Incidentally, Whirled does this pretty well, though under a *gasp* free-to-play system that lets players generate their own content that can then generate revenue.  Weird, I know… but another illustration of how the fantasy-steeped level-then-raid two-game paradigm isn’t the One True Path to MMO design.

Of course, since people can also sometimes be the worst part of MMOs, and many aren’t all that interested in good game design, there are dark sides to opening the floodgates.  Still, if the goal is to encourage player interaction, even going so far as to bribe them, that would probably work best if the moment to moment play of the game supported such a goal.

Oh, and this is a good excuse to bring out one of my favorite MMO developer quotes again.

Daniel James of Three Rings (Puzzle Pirates being their incredible flagship) as quoted by the Penny Arcade guys:

Every player, free or paid, adds value to the community and excitement for other players. Free players are the content, context and society that encourages a small fraction of the audience to willingly pay more than enough to subsidize the rest.

*Data shown:*
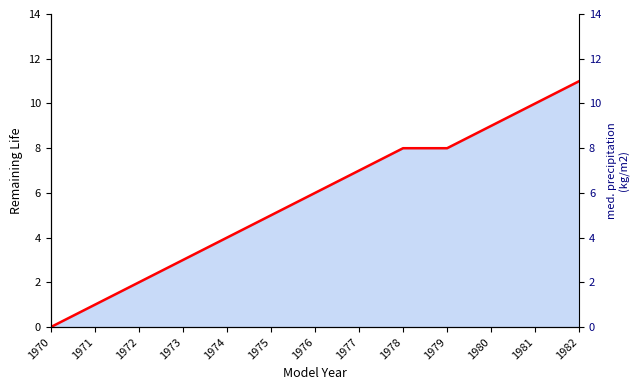

Between 1982 and 1973, which is larger?

1982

*To do:*
- a) In the passage on MMO design, starting with "Oh, and this" and going on through "subsidize the rest.", write the words out again, swapping "community" for "player base".
- b) Carry on the passage about MMO design from where it stops.

*List of answers:*
- a)
Oh, and this is a good excuse to bring out one of my favorite MMO developer quotes again.

Daniel James of Three Rings (Puzzle Pirates being their incredible flagship) as quoted by the Penny Arcade guys:

Every player, free or paid, adds value to the player base and excitement for other players. Free players are the content, context and society that encourages a small fraction of the audience to willingly pay more than enough to subsidize the rest.

- b)
Edited to add:

Incidentally, there’s an interesting discussion raging over on the Escapist forums about Valve’s theorizing that kicked this discussion off.

Escapist thread on this

This comment stuck out to me:

I kinda like the idea, maybe I’m a little impartial because I have a really magnetic personality and general can get a dead silent server to chatting like best friends in 10 minutes. But I would definitely love to get benefits for just being myself in games.

What about the intangibles of being social and liking what you’re doing? As in so many other things, if you try to engineer good behavior with extrinsic rewards, you might get it, but the rewards have to keep coming and even get better. The gravy train can’t stop or you get withdrawal and bad behavior.  People aren’t doing the right thing because it’s right, they are doing it because it benefits them. Once again, it’s a selfish motivation, not a selfless one, a completely mercenary approach to socializing.  That’s one of the big problems with forced grouping in MMOs, by the way.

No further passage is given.